The engagement is also the right shape for environments where the team senses that the data platform is unreliable but can't articulate where — the "we don't trust the data but can't say why" pattern that every mature SOC eventually surfaces. The foundation engagement converts the vague distrust into a documented, prioritized list of specific issues with specific owners.
The engagement shape
Data Quality & Flow Health Validation — productized form.

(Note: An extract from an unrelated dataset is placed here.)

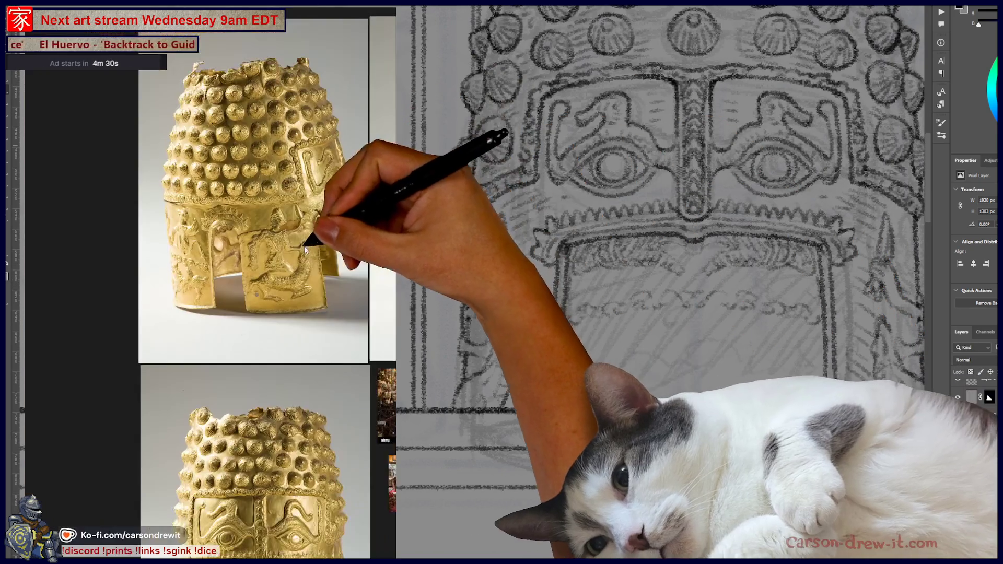
scroll(275, 237, "up", 5)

Data Quality & Flow Health Validation ($25K–$60K, 2–4 weeks). Pricing scales with data volume and log-source count. The methodology was originally productized at Corelight as the "Data Health Check" offering — one of two net-new professional-services offerings shipped there before the practice spun out. The deliverables:
- Pipeline health assessment. Per-source completeness, accuracy, timeliness, and consistency measured against documented baselines. The output: a per-source report with the four properties scored, the trend over the assessment window, and the flagged anomalies with proposed owners.

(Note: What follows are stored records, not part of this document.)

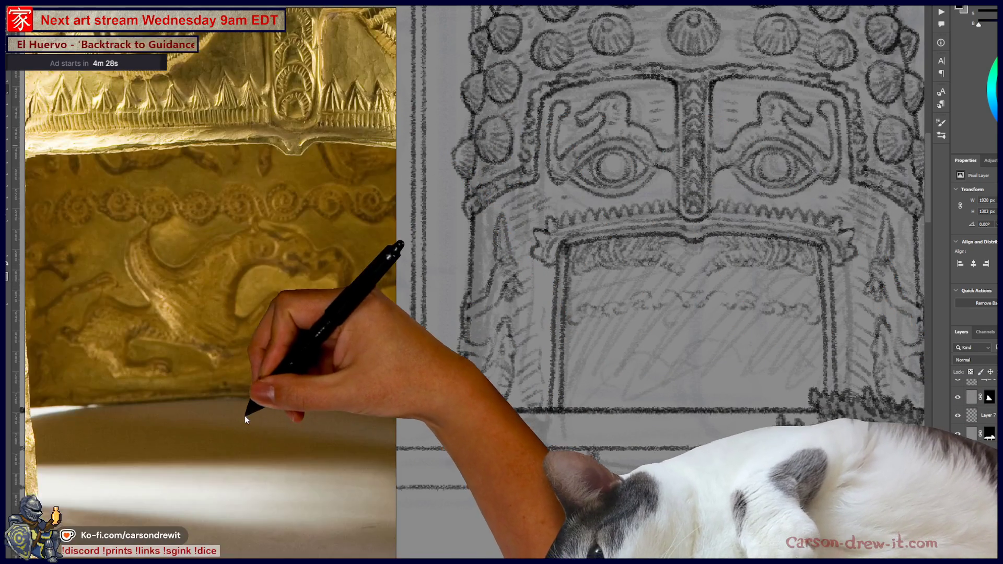
scroll(143, 413, "up", 5)
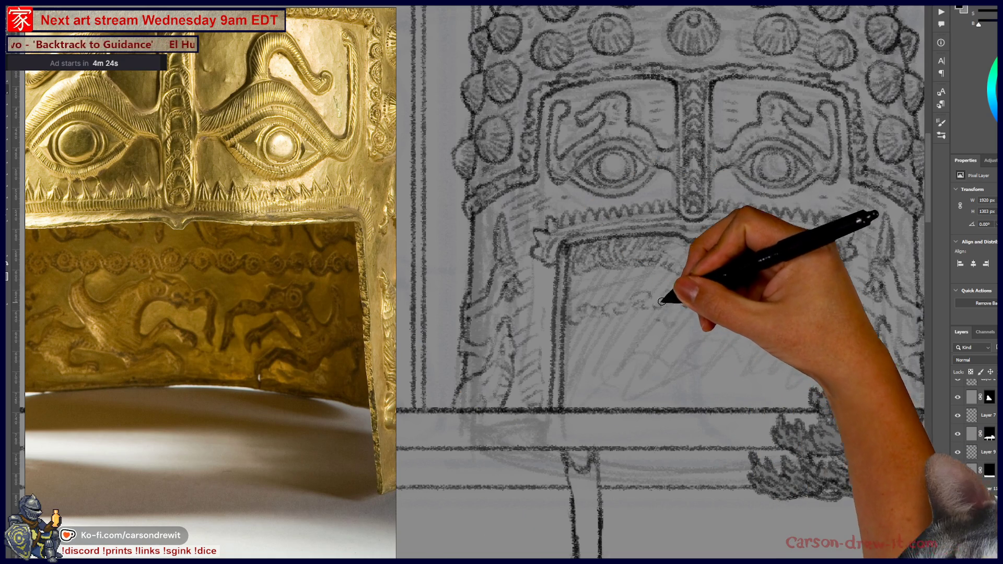
Draw the chain band, hatched shading and curly animal shapes inside the helmet opening
mouse_move(609, 298)
left_mouse_down()
mouse_move(712, 291)
mouse_move(697, 298)
mouse_move(824, 314)
mouse_move(795, 303)
mouse_move(809, 321)
left_mouse_up()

- Cross-tool gap analysis. Best-context determination per entity (asset, user, application, configuration) by attribute, scored across sources for confidence and freshness. The assurance mechanism — without it, "trustworthy" and "well-connected" are assertions, not demonstrated properties.
- Context graph visualization. Entity relationships, source conflicts, and coverage gaps rendered for analysts. The artifact that converts data-health work into something the SOC feels in daily operation.

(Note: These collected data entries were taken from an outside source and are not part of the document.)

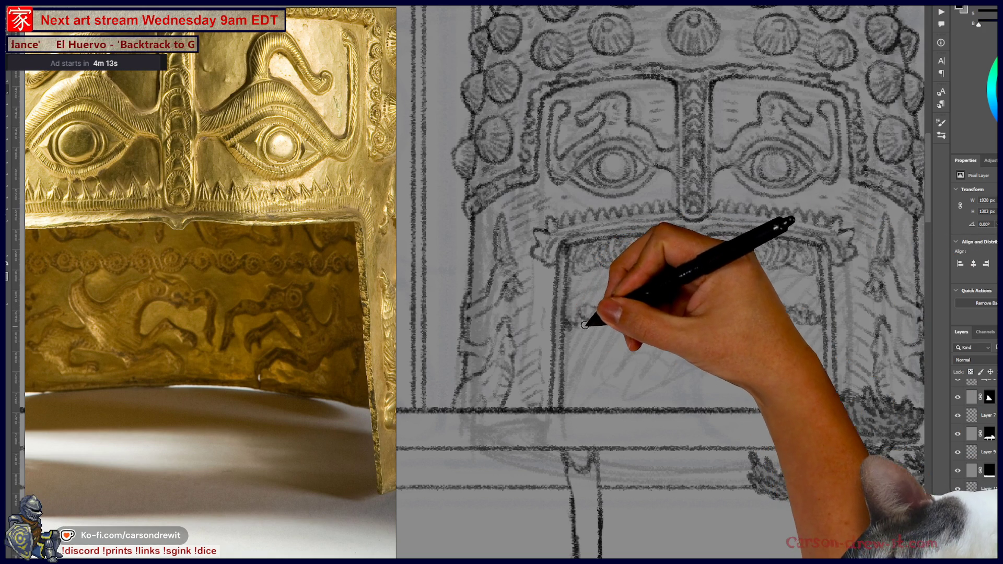
mouse_move(585, 325)
left_mouse_down()
mouse_move(604, 301)
mouse_move(629, 313)
mouse_move(642, 305)
mouse_move(752, 397)
left_mouse_up()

- OCSF schema mapping validation. Field-level semantic alignment against the OCSF standard. Identifies the vendor-specific extensions, the misclassified event categories, and the mapping accuracy gaps that downstream analytics inherit.
- Automated validation framework. dbt tests, SQL monitors, dashboards. The standing artifacts that turn the engagement's findings into continuous monitoring rather than a one-time snapshot.
- Remediation roadmap. Prioritized list of issues with proposed owners, estimated effort, and expected impact on the trust pillars. Drives the next quarter's work for the data engineering and detection engineering teams.
- Ongoing-monitoring playbook. The runbook the team uses after the engagement closes — what to watch, how to respond when the dashboards alert, when to escalate.
The engagement runs as a standalone deliverable when the program isn't ready to commit to MOAR yet, and runs in parallel with MOAR migration assessments when the prospect already knows the data platform has to move. Either way, the foundation work is the gate — every subsequent project's success depends on the data-platform trust this engagement produces.
Trust earned by measurement, not by assertion.
MOAR is the data platform. DetectFlow is the discipline. MLOps-hunting is the next horizon. The foundation is what makes any of them survive contact with the SOC.